Friday, March 6, 2009

Guess Who's Buried in a Jewish Cemetery? Part 3

The Historical Society of Pennsylvania runs a “Question of the Week” quiz on its website, created by technical services archivist Cary Majewicz.

One recent question was “What Philadelphia woman was rumored to be the inspiration for the Jewish heroine in Sir Walter Scott’s novel Ivanhoe?”

I knew the answer because my first job in Jewish education was as a raw teacher in the Philadelphia Hebrew Sunday School Society founded by Rebecca Gratz, the role model for this novel!

A version of the answer also appeared on March 1, 2009 in the Philadelphia Inquirer, in a section entitled “Memory Stream,” provided by the Historical Society.

In the early 1800s, Rebecca Gratz was a beautiful, cultured woman in Philadelphia’s elite class. She is rumored to have been the inspiration for the Jewish heroine in Sir Water Scott’s novel "Ivanhoe."

But Gratz was much more than a pretty face. She was a successful educator and philanthropist who provided relief to Philadelphia’s poor women and children and furthered the moral and religious education of Philadelphia’s Jewish community.

Gratz was born in Lancaster, Pennsylvania, on March 4, 1781, and her family later moved to Philadelphia. She began her charitable work at age 20.

In 1801, along with her sisters and several other women, she founded the Female Association for the Relief of Women and Children in Reduced Circumstances, a nonsectarian organization designed to assist formerly affluent women and their families who had fallen on hard times.
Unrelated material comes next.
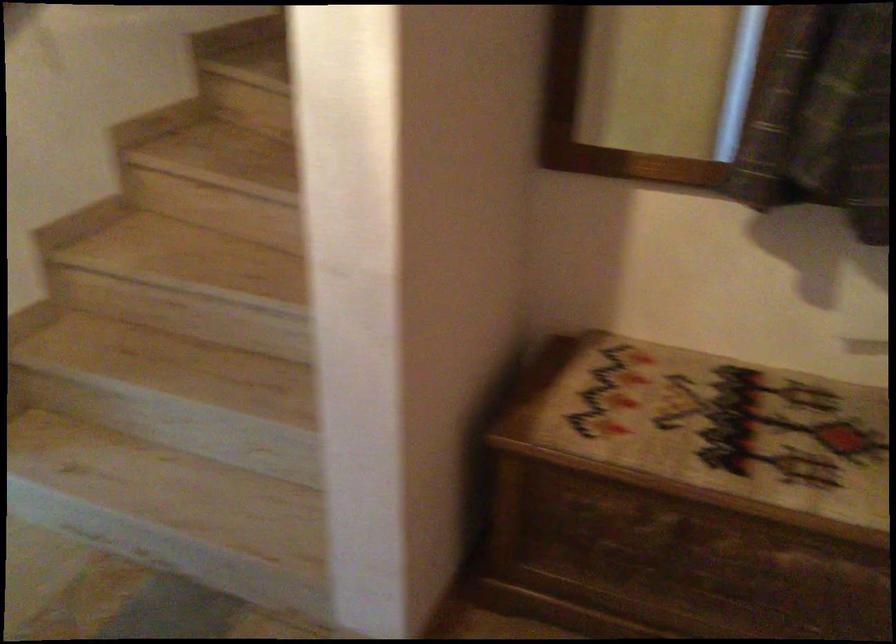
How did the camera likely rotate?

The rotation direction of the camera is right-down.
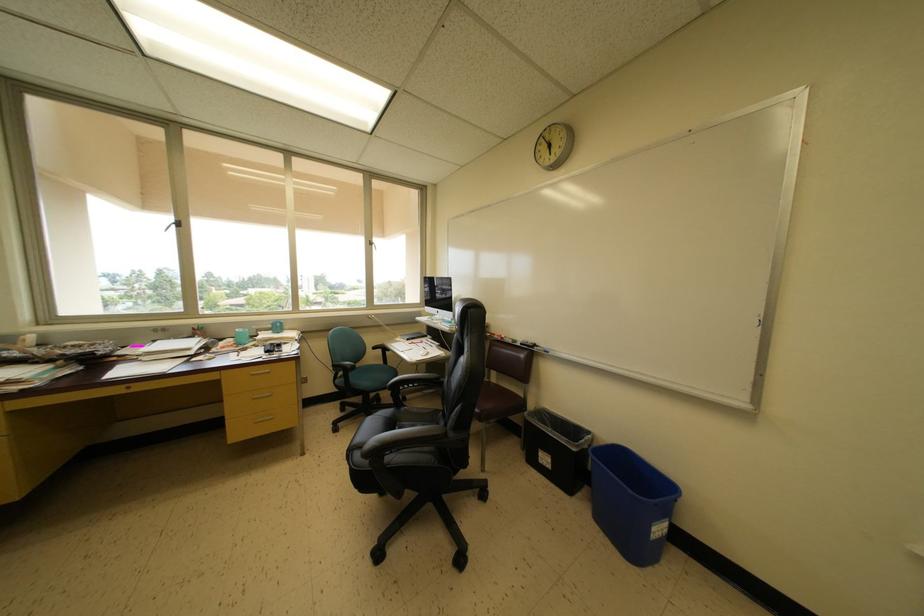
She expanded her work with poor women and children by establishing the Philadelphia Orphans Society (1815) and the Female Hebrew Benevolent Society (1819).

She experimented with Jewish education in 1818 by creating a small religious school for her siblings and their children; this trial provided the basis for the Hebrew Sunday School she would create some 20 years later.

Gratz never married, and instead devoted her life to charitable work. She died in 1869 and is buried in Philadelphia’s Mikveh Israel Cemetery.

Attendees of the 29th IAJGS International Conference on Jewish Genealogy in Philadelphia, August 2-7, will be able to visit her grave and those of other notable Jewish Philadelphians at the nearby Mikveh Israel Cemetery.